* Task requirements: Once you find the line with "color: #e5e5e5 ->" in the listing below, set down exactly every line from it through the line with "members to move", but no pictures.

* Records shown:

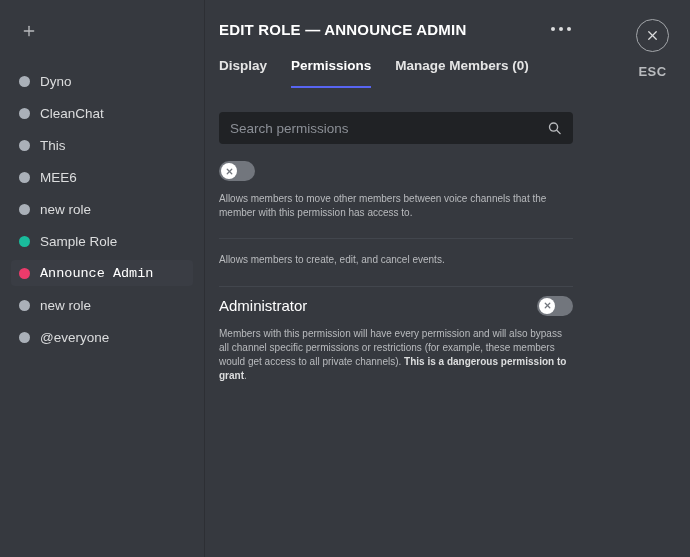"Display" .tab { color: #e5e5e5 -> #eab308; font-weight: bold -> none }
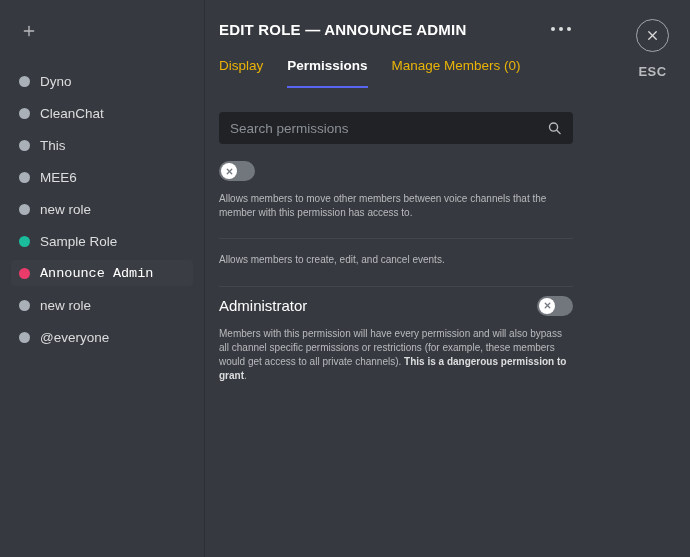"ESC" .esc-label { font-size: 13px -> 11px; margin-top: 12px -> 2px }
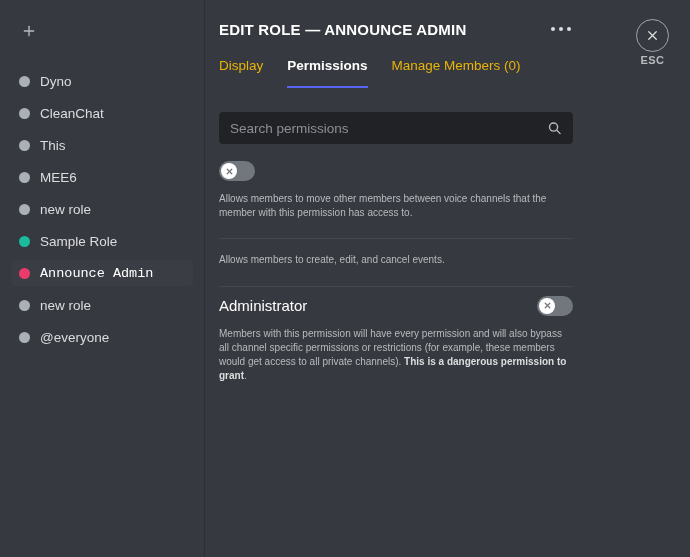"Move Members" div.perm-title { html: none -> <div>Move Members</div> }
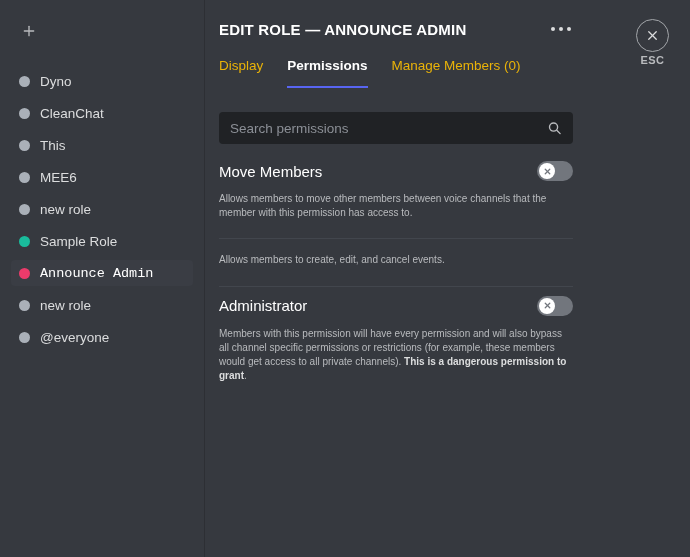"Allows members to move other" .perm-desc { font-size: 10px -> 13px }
==
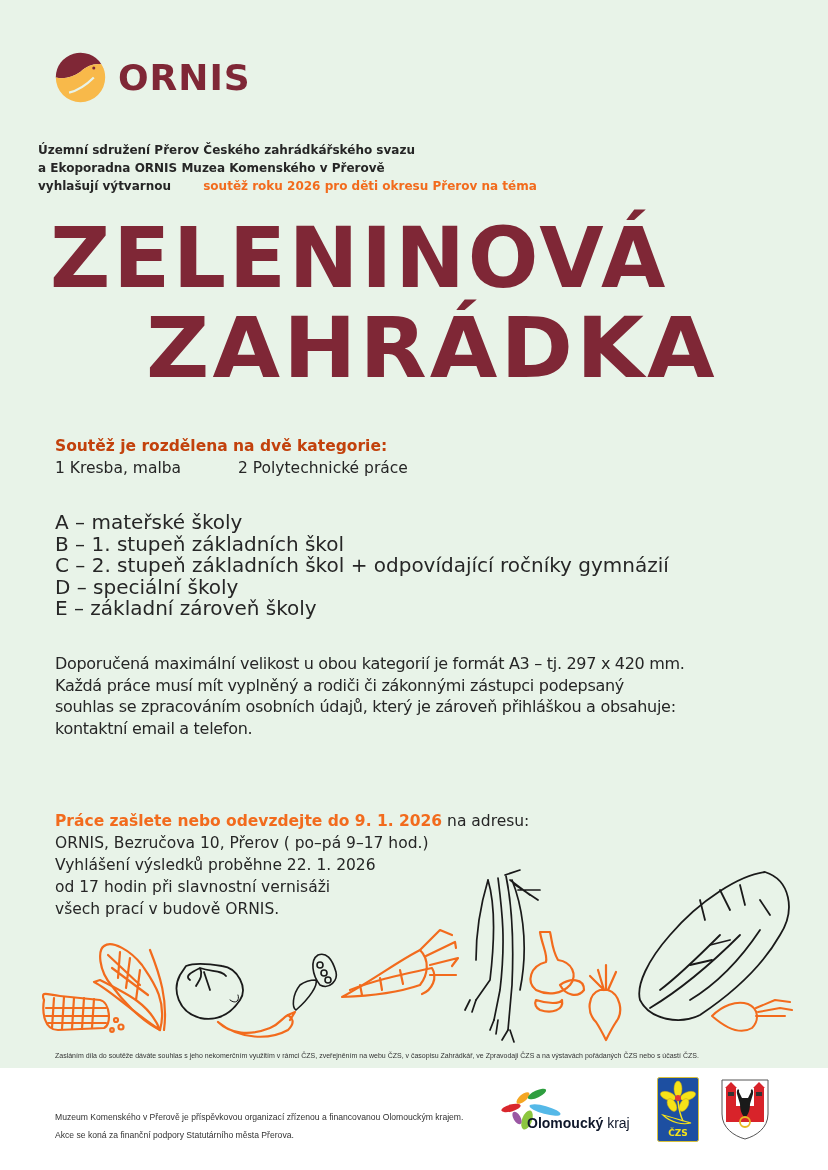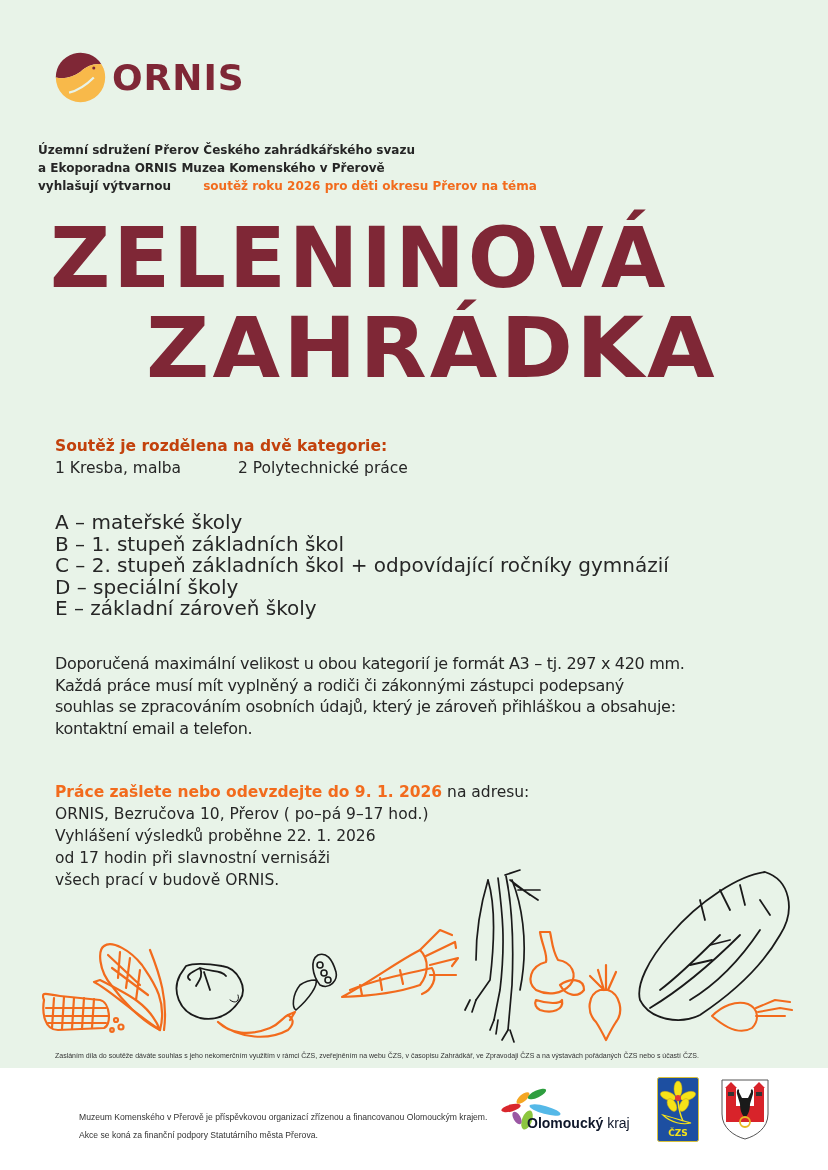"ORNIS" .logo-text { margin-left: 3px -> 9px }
==
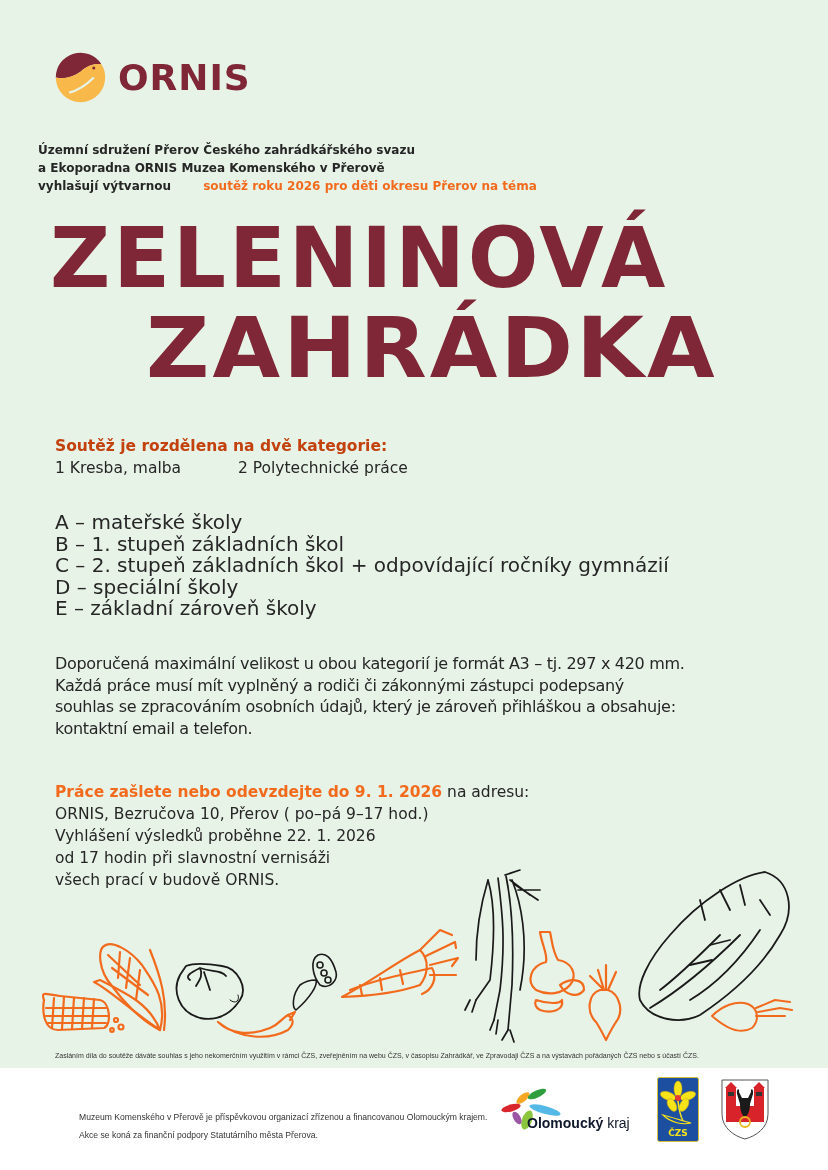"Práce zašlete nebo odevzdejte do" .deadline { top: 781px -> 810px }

* Worked solution:
"Display" .tab { color: #e5e5e5 -> #eab308; font-weight: bold -> none }
"ESC" .esc-label { font-size: 13px -> 11px; margin-top: 12px -> 2px }
"Move Members" div.perm-title { html: none -> <div>Move Members</div> }
"Allows members to move other" .perm-desc { font-size: 10px -> 13px }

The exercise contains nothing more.